• [Task description]
Find each line in the records below that contains the string "qSketchRegion", and copy those lines.

start Material for this exercise

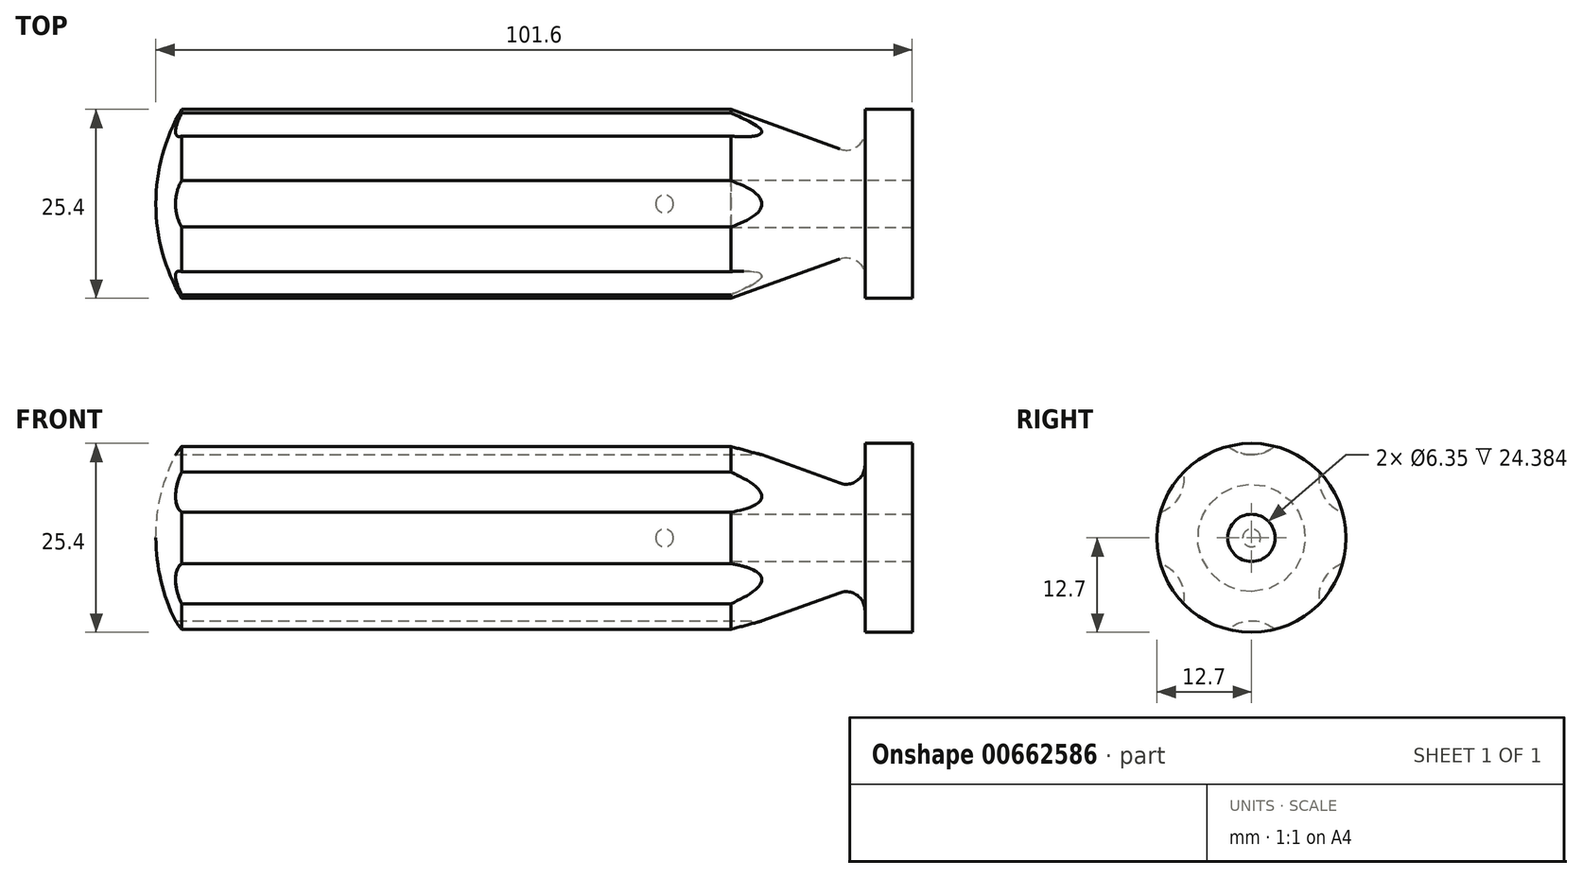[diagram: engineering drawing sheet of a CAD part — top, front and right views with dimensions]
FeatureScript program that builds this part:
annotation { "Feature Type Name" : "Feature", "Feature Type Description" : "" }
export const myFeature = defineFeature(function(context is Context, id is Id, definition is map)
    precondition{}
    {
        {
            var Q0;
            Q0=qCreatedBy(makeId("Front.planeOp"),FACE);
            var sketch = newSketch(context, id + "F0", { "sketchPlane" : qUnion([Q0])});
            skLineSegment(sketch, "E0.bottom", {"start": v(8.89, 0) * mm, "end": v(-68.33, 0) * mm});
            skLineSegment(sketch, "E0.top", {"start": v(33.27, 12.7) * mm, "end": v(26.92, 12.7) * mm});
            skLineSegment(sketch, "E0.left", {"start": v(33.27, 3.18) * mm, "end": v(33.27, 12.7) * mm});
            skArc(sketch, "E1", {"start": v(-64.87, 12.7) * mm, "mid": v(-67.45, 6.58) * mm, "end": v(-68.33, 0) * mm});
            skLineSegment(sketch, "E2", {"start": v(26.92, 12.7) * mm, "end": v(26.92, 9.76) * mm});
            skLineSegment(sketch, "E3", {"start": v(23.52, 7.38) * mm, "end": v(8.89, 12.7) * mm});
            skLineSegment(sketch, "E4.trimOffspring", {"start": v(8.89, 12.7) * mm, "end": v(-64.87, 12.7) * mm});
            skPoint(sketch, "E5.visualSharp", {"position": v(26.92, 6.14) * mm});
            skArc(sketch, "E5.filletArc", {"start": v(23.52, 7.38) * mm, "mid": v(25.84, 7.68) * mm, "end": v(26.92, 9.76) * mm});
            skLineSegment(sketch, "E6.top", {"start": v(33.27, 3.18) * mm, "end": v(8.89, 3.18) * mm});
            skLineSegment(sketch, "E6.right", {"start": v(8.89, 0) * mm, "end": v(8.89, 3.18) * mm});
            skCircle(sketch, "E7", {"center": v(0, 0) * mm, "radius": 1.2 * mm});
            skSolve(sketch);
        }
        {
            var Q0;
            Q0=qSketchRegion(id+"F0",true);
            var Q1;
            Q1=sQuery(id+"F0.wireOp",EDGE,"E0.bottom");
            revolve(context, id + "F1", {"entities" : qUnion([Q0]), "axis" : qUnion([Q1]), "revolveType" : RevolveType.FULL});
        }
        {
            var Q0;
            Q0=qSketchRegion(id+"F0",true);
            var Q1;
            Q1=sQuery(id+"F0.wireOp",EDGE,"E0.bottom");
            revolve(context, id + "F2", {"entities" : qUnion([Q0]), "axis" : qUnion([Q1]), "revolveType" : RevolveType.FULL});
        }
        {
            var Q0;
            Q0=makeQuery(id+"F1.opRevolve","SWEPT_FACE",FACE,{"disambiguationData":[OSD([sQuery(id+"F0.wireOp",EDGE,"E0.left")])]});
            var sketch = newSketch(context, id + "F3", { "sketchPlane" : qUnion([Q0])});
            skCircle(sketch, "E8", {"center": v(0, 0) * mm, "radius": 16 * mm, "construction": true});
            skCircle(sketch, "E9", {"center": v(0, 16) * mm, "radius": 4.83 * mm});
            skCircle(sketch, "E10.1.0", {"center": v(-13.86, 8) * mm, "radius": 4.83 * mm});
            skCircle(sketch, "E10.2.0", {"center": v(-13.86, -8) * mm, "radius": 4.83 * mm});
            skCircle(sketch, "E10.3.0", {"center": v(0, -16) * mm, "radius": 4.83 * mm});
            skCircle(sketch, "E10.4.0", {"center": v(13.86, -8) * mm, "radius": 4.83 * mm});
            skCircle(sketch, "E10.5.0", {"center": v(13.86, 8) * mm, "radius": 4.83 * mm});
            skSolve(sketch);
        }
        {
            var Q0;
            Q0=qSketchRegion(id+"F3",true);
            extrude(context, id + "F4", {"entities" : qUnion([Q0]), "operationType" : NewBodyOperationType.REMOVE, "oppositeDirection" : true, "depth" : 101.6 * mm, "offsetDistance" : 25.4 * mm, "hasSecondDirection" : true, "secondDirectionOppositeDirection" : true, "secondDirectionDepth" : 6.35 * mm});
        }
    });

end Material for this exercise
start Material for this exercise

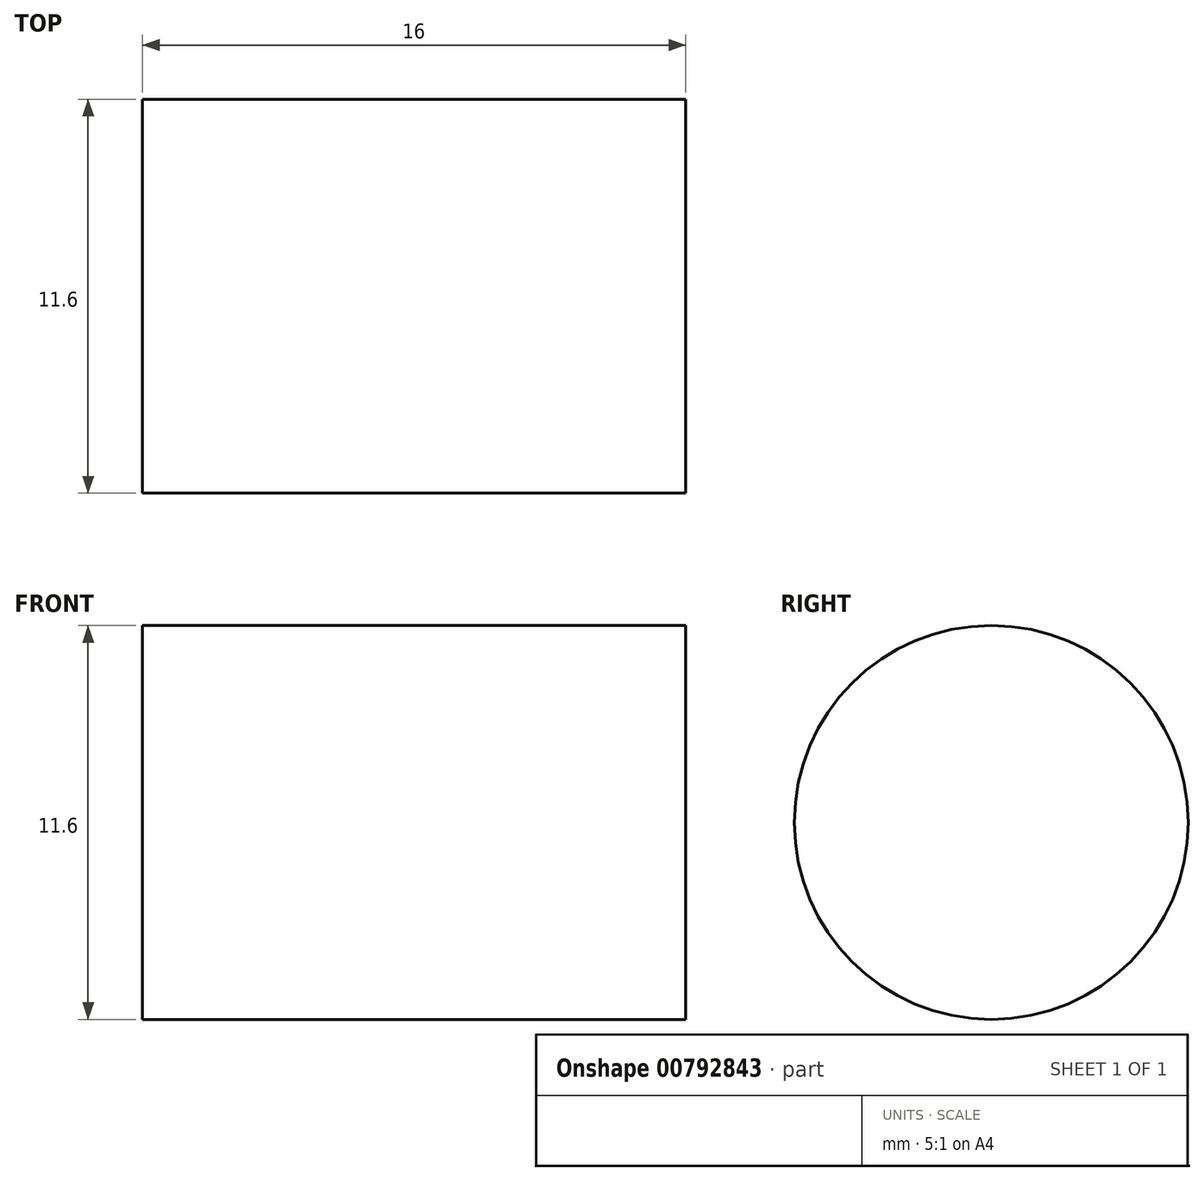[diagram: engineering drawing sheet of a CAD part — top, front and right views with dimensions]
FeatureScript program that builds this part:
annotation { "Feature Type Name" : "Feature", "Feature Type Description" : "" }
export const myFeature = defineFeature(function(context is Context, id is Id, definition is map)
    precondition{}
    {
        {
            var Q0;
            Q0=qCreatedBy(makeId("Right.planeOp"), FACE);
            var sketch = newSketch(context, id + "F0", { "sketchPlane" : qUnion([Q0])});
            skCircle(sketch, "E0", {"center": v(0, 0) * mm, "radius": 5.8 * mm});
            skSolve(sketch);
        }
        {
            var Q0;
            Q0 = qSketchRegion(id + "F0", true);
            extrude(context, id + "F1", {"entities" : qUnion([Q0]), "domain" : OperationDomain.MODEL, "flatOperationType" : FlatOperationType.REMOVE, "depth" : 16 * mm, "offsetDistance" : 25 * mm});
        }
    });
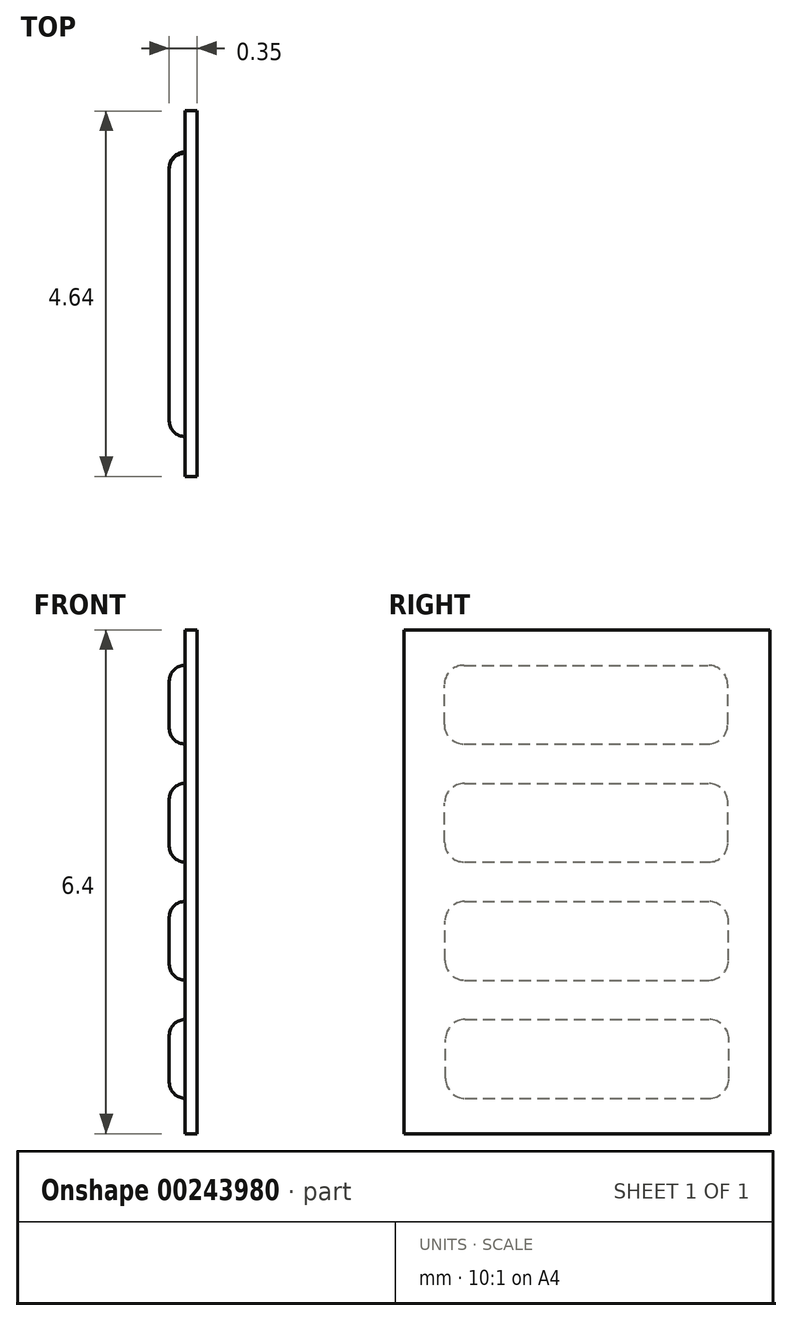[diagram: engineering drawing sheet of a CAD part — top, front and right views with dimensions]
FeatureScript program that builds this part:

end Material for this exercise

• [Result for this exercise]
            Q0=qSketchRegion(id+"F0",true);
            Q0=qSketchRegion(id+"F0",true);
            Q0=qSketchRegion(id+"F3",true);
            Q0 = qSketchRegion(id + "F0", true);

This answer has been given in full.